*** Material for this task Section Begins ***
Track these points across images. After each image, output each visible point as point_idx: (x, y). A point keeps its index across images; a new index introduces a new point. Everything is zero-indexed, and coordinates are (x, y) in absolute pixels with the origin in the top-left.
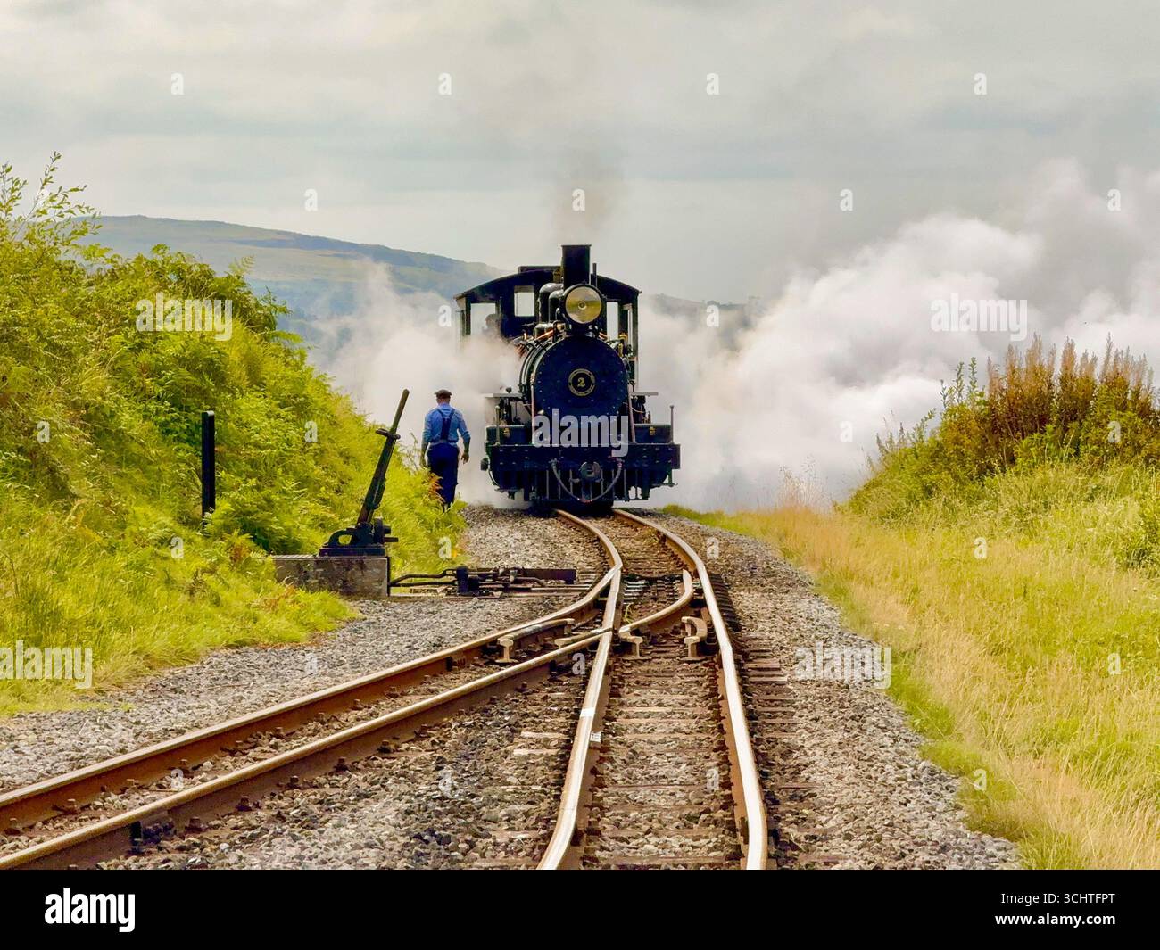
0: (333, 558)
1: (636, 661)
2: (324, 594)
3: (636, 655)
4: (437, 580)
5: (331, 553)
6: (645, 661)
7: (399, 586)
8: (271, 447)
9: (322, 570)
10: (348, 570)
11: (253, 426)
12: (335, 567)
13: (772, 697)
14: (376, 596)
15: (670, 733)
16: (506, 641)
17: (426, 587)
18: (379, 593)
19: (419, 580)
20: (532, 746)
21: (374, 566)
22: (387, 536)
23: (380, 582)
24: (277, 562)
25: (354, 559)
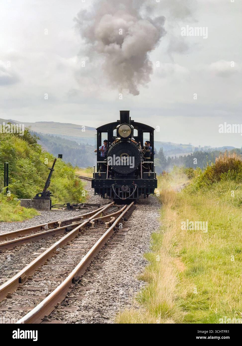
0: (37, 200)
1: (92, 228)
2: (32, 209)
3: (92, 226)
4: (62, 206)
5: (36, 199)
6: (95, 228)
7: (53, 207)
8: (28, 172)
9: (33, 203)
10: (40, 203)
11: (24, 167)
12: (37, 202)
13: (119, 239)
14: (47, 210)
15: (81, 249)
16: (59, 223)
17: (61, 208)
18: (48, 209)
19: (59, 206)
20: (40, 252)
21: (47, 203)
22: (51, 195)
23: (48, 206)
24: (22, 201)
25: (42, 200)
*** Material for this task Section Ends ***
Write out all the items above again, switching "top-left" to "upper-left" and keeping everything else the same. Leave the pictures out of your answer.

▸ **Answer area**:
Track these points across images. After each image, output each visible point as point_idx: (x, y). A point keeps its index across images; a new index introduces a new point. Everything is zero-indexed, and coordinates are (x, y) in absolute pixels with the origin in the upper-left.
0: (333, 558)
1: (636, 661)
2: (324, 594)
3: (636, 655)
4: (437, 580)
5: (331, 553)
6: (645, 661)
7: (399, 586)
8: (271, 447)
9: (322, 570)
10: (348, 570)
11: (253, 426)
12: (335, 567)
13: (772, 697)
14: (376, 596)
15: (670, 733)
16: (506, 641)
17: (426, 587)
18: (379, 593)
19: (419, 580)
20: (532, 746)
21: (374, 566)
22: (387, 536)
23: (380, 582)
24: (277, 562)
25: (354, 559)
0: (37, 200)
1: (92, 228)
2: (32, 209)
3: (92, 226)
4: (62, 206)
5: (36, 199)
6: (95, 228)
7: (53, 207)
8: (28, 172)
9: (33, 203)
10: (40, 203)
11: (24, 167)
12: (37, 202)
13: (119, 239)
14: (47, 210)
15: (81, 249)
16: (59, 223)
17: (61, 208)
18: (48, 209)
19: (59, 206)
20: (40, 252)
21: (47, 203)
22: (51, 195)
23: (48, 206)
24: (22, 201)
25: (42, 200)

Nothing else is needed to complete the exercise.